Saved data entries
<<<<

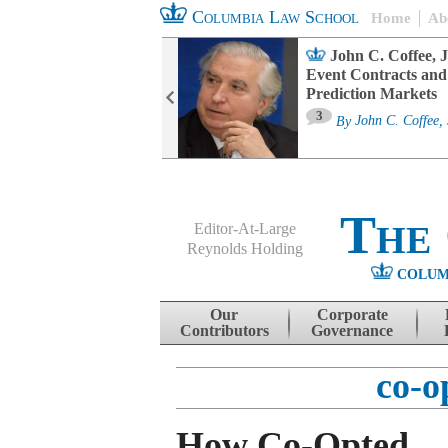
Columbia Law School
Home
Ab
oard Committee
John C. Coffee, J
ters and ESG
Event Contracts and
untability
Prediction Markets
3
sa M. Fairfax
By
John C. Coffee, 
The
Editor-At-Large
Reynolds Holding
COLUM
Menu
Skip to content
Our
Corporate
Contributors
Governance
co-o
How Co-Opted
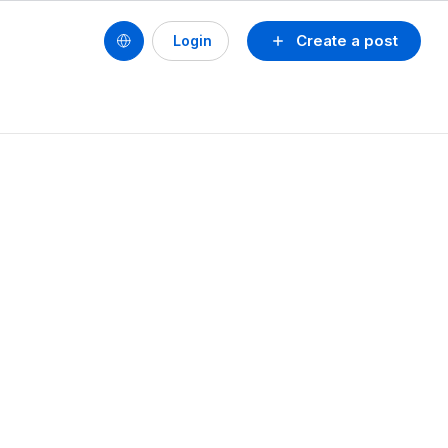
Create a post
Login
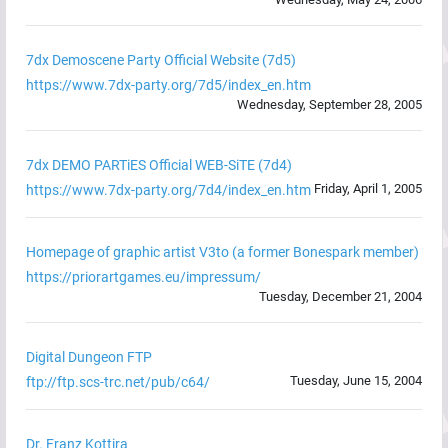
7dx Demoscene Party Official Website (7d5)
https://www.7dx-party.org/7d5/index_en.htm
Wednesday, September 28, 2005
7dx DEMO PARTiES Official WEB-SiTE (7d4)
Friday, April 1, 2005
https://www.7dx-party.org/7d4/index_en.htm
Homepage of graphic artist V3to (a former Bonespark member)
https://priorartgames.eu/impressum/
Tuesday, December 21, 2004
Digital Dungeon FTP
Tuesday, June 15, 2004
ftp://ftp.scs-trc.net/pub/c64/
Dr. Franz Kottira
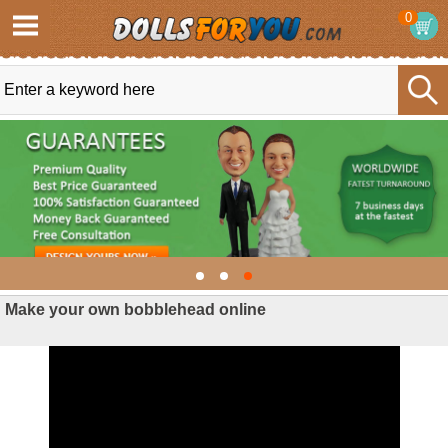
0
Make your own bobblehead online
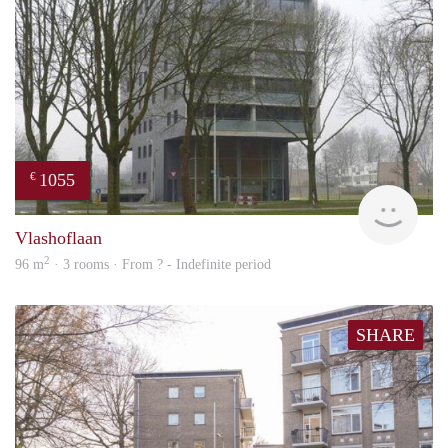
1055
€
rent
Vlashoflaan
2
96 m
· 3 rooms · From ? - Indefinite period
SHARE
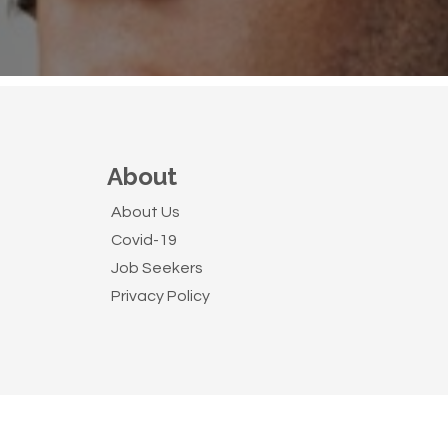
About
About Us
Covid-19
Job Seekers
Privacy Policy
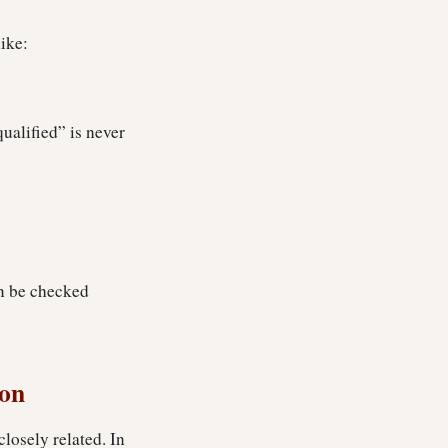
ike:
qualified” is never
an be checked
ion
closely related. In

>>>>

= TASK GOAL =
Turn the lines from the one with "7dx Demoscene Party Official Website (7d5)" to the one with "https://www.7dx-party.org/7d4/index_en.htm" into a numbered list, skipping any blank lines.

= OUTPUT OF THE TASK =
1. 7dx Demoscene Party Official Website (7d5)
2. https://www.7dx-party.org/7d5/index_en.htm
3. Wednesday, September 28, 2005
4. 7dx DEMO PARTiES Official WEB-SiTE (7d4)
5. Friday, April 1, 2005
6. https://www.7dx-party.org/7d4/index_en.htm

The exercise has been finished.